[Exercise]: Retype every line of the listing below word for word, leaving the pictures out of your answer.

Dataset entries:
___

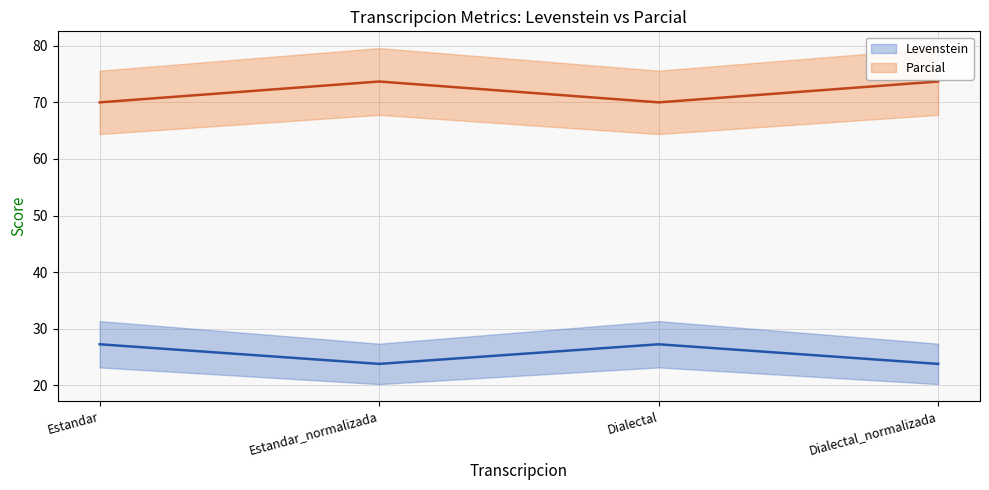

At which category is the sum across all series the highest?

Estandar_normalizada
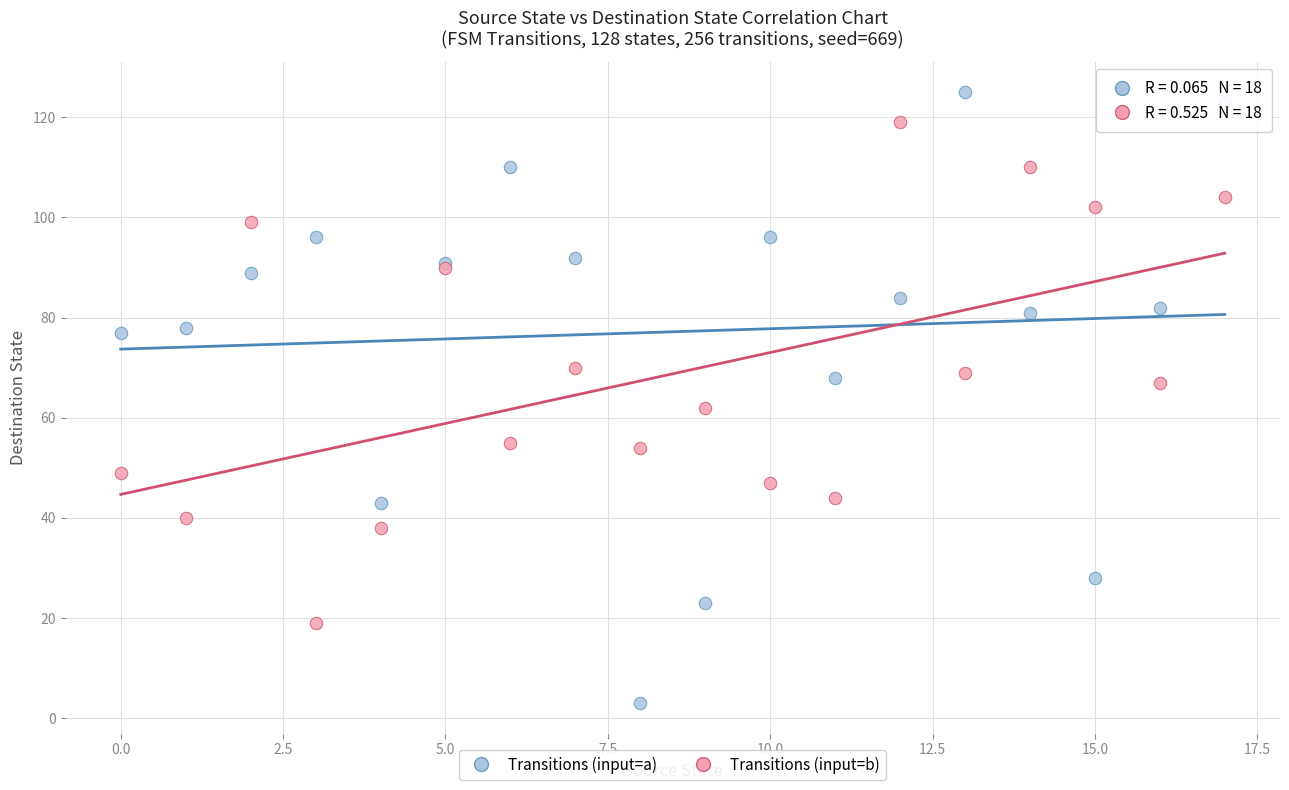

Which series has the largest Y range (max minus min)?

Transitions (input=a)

___

[Solution to the exercise]:
At which category is the sum across all series the highest?

Estandar_normalizada

Which series has the largest Y range (max minus min)?

Transitions (input=a)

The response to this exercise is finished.